**DIRECTIONS:**
With the exception of the pictures, transcribe the entire listing exactly.

**TASK DATA:**
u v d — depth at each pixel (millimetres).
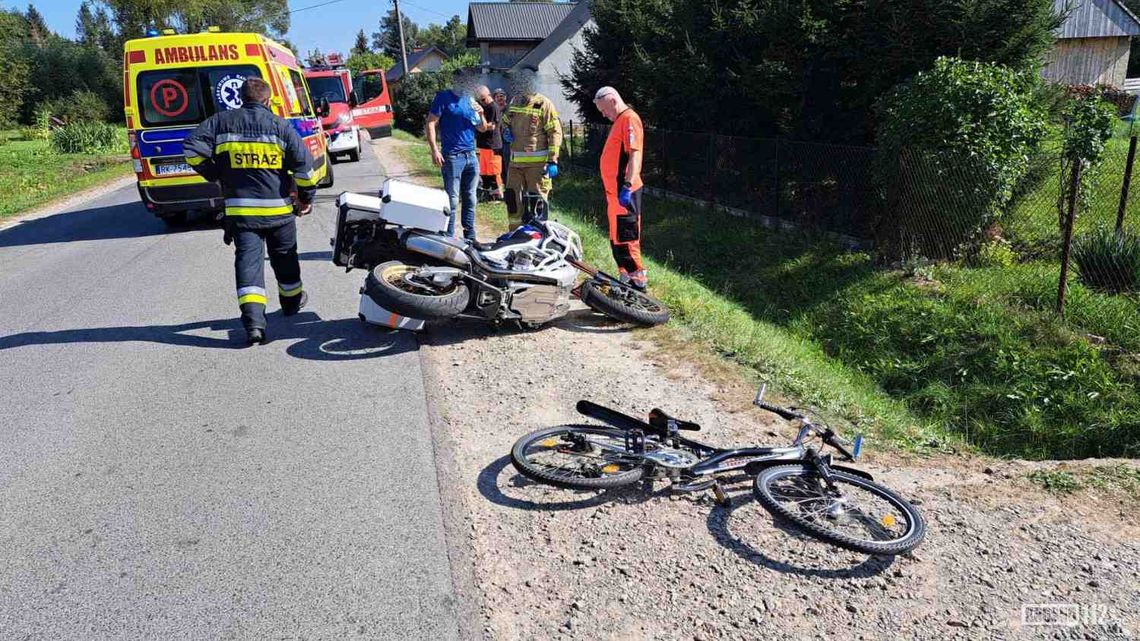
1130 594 3354
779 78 12805
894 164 10625
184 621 3018
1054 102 10891
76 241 11016
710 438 4613
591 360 5801
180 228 11570
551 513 3803
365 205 6027
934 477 4383
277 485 4016
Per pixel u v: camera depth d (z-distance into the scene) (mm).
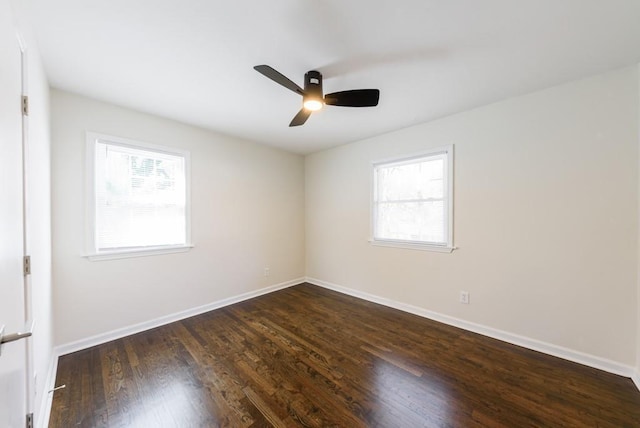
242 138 3623
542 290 2275
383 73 2018
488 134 2561
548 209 2242
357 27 1530
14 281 1026
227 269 3475
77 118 2328
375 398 1714
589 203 2061
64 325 2244
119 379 1904
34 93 1504
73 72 1979
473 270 2674
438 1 1340
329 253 4203
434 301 2975
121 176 2635
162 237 2920
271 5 1366
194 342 2455
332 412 1596
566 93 2150
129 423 1519
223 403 1670
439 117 2875
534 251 2316
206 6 1368
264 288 3947
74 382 1866
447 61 1862
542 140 2264
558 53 1762
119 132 2568
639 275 1850
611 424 1496
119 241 2625
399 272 3299
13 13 1073
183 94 2346
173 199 3006
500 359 2156
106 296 2482
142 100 2455
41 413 1506
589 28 1519
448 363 2104
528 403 1659
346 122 3029
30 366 1271
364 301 3602
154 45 1683
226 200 3463
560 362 2111
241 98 2432
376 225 3572
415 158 3137
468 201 2701
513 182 2418
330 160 4160
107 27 1511
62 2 1316
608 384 1830
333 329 2730
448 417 1553
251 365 2084
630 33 1556
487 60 1849
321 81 2002
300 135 3510
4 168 918
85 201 2365
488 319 2576
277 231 4137
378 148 3508
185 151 3059
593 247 2049
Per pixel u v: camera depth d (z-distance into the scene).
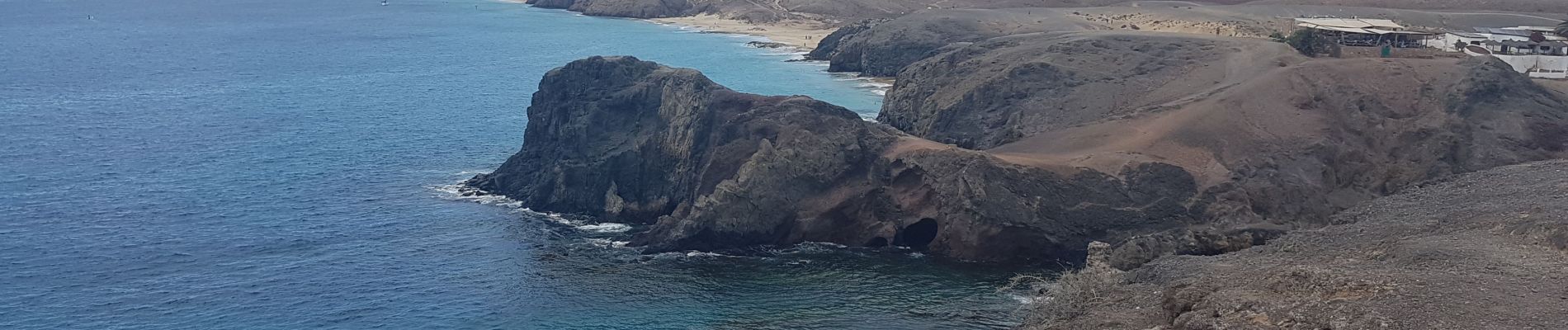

**RESPONSE TO THE TASK:**
u v d — depth at each pixel (millimetres).
1130 594 3354
779 78 12805
894 164 10625
184 621 3018
1054 102 10891
76 241 11016
710 438 4613
591 360 5801
180 228 11570
551 513 3803
365 205 6027
934 477 4383
277 485 4016
Per pixel u v: camera depth d (z-distance into the scene) (mm).
242 138 3623
542 290 2275
383 73 2018
488 134 2561
548 209 2242
357 27 1530
14 281 1026
227 269 3475
77 118 2328
375 398 1714
589 203 2061
64 325 2244
119 379 1904
34 93 1504
73 72 1979
473 270 2674
438 1 1340
329 253 4203
434 301 2975
121 176 2635
162 237 2920
271 5 1366
194 342 2455
332 412 1596
566 93 2150
129 423 1519
223 403 1670
439 117 2875
534 251 2316
206 6 1368
264 288 3947
74 382 1866
447 61 1862
542 140 2264
558 53 1762
119 132 2568
639 275 1850
611 424 1496
119 241 2625
399 272 3299
13 13 1073
183 94 2346
173 199 3006
500 359 2156
106 296 2482
142 100 2455
41 413 1506
589 28 1519
448 363 2104
528 403 1659
346 122 3029
30 366 1271
364 301 3602
154 45 1683
226 200 3463
560 362 2111
241 98 2432
376 225 3572
415 158 3137
468 201 2701
513 182 2418
330 160 4160
107 27 1511
62 2 1316
608 384 1830
333 329 2730
448 417 1553
251 365 2084
630 33 1556
487 60 1849
321 81 2002
300 135 3510
4 168 918
85 201 2365
488 319 2576
277 231 4137
378 148 3508
185 151 3059
593 247 2049
Per pixel u v: camera depth d (z-distance into the scene).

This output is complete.